Ноябрь 1941. Эвакогоспиталь N 1107. Город Горький

Майор Никифор Герко лежал на койке, бледный, исхудавший, но уже не смертельно бледный.

Три месяца ада – сложнейшая операция, удаление осколка, едва не задевшего сердце, борьба с инфекцией, медленное возвращение к жизни. Перед ним стоял представитель командования с лаковой папкой.

– Майор Герко, Никифор Игнатьевич! По решению Президиума Верховного Совета СССР, за образцовое выполнение боевых заданий командования на фронте борьбы с немецко-фашистскими захватчиками и проявленные при этом доблесть и мужество, вы награждаетесь орденом Красного Знамени! – произнес представитель командования и вручил коробочку с орденом.

С тем самым орденом, которым его наградили еще в 25 июля 1941 года за июньские бои в Прибалтике.

– Служу Советскому Союзу! Спасибо... за высокую оценку... – слабым голосом ответил майор Герко. – Но это награда и моих бойцов, особенно тех кто там остался...

Его глаза затуманились, он видел не госпитальную палату, а дымящиеся развалины под Новгородом, тесную башню Т-26, лицо Волкова, перекошенное ужасом, яростное лицо Борисова в люке БТ-7.

– В наградном листе сказано: "За личную храбрость и сохранение боеспособности полка в условиях катастрофических потерь". Ваши бойцы и командиры, те, кто выжил, вышли из окружения с майором Борисовым. Они дерутся. А вам, товарищ майор, надо крепчать. Родине еще нужны ваши знания и воля, – проникновенно произнес служащий штаба.

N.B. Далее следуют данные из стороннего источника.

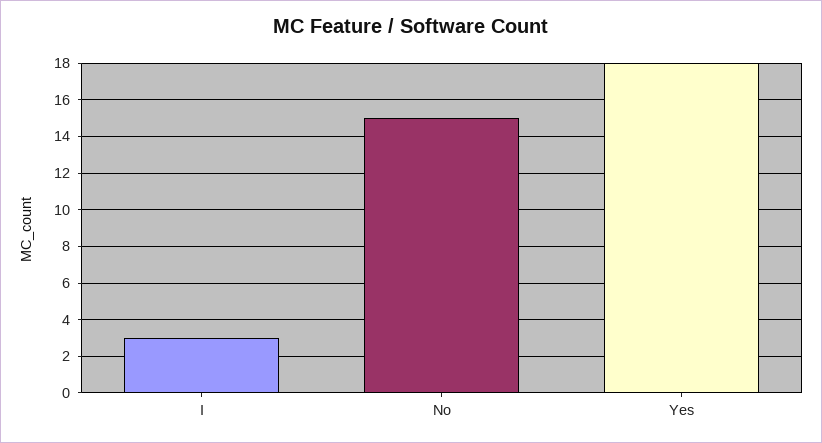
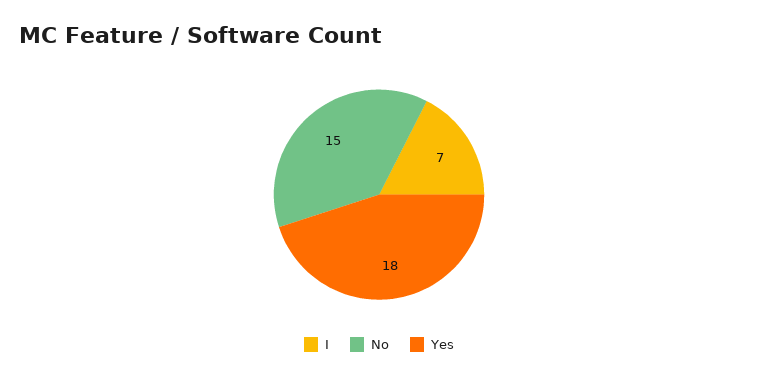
  {
-   "I": 3,
+   "I": 7,
    "No": 15,
    "Yes": 18
  }

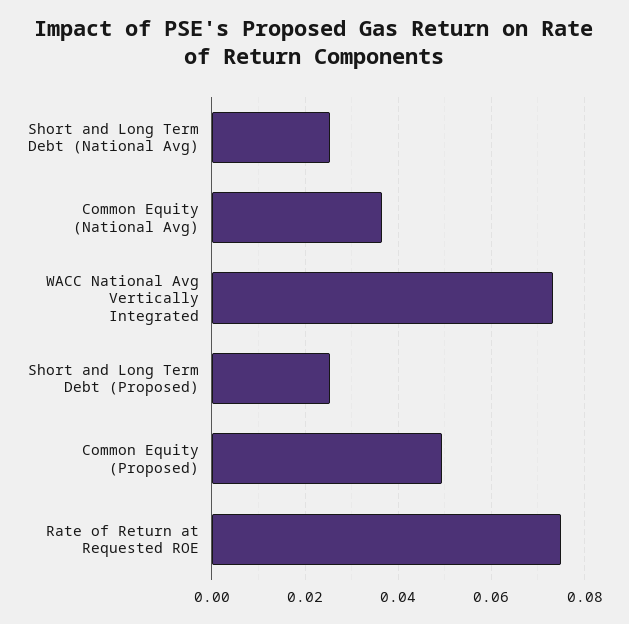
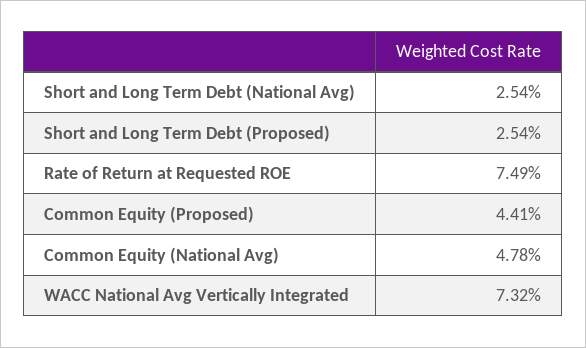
  {
    "Short and Long Term Debt (National Avg)": 0.0254,
-   "Common Equity (National Avg)": 0.036,
+   "Common Equity (National Avg)": 0.0478,
    "WACC National Avg Vertically Integrated": 0.0732,
    "Short and Long Term Debt (Proposed)": 0.0254,
-   "Common Equity (Proposed)": 0.05,
+   "Common Equity (Proposed)": 0.0441,
    "Rate of Return at Requested ROE": 0.0749
  }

Герко сжал орден в слабой руке. Боль в груди была не только физической. Он думал о Михаиле Борисове, выведшем остатки полка из августовского ада под Новгородом.

Он не знал тогда, что судьба уготовила его начальнику штаба лишь чуть больше года жизни – гибель под Ленинградом в ноябре 42-го.

Сейчас он знал одно: он должен встать. Несмотря на боль, на слабость. Еще не полностью оправившись, через несколько дней майор Герко Никифор Игнатьевич уже садился в поезд, направляясь к месту нового назначения – командовать 9-м запасным стрелковым полком.

Там, в тылу, из вчерашних колхозников и рабочих он будет ковать новых бойцов. Потому что война только начиналась, и его долг был – продолжать бой. Любой ценой.